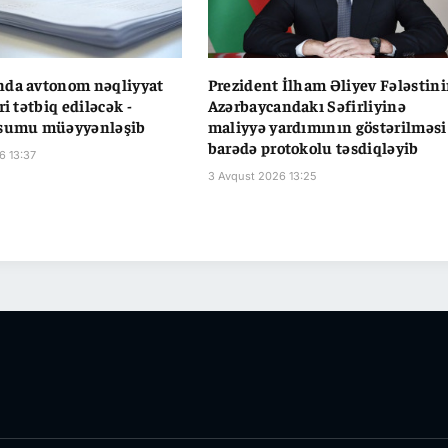
nda avtonom nəqliyyat
Prezident İlham Əliyev Fələstin
ri tətbiq ediləcək -
Azərbaycandakı Səfirliyinə
üsumu müəyyənləşib
maliyyə yardımının göstərilməsi
barədə protokolu təsdiqləyib
6 13:37
3 Avqust 2026 13:25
-=-=-
* [The problem]:
Pull out every line of text from the entries above, character for character, and leave the pictures out of your answer.

* [The completed task]:
nda avtonom nəqliyyat
Prezident İlham Əliyev Fələstin
ri tətbiq ediləcək -
Azərbaycandakı Səfirliyinə
üsumu müəyyənləşib
maliyyə yardımının göstərilməsi
barədə protokolu təsdiqləyib
6 13:37
3 Avqust 2026 13:25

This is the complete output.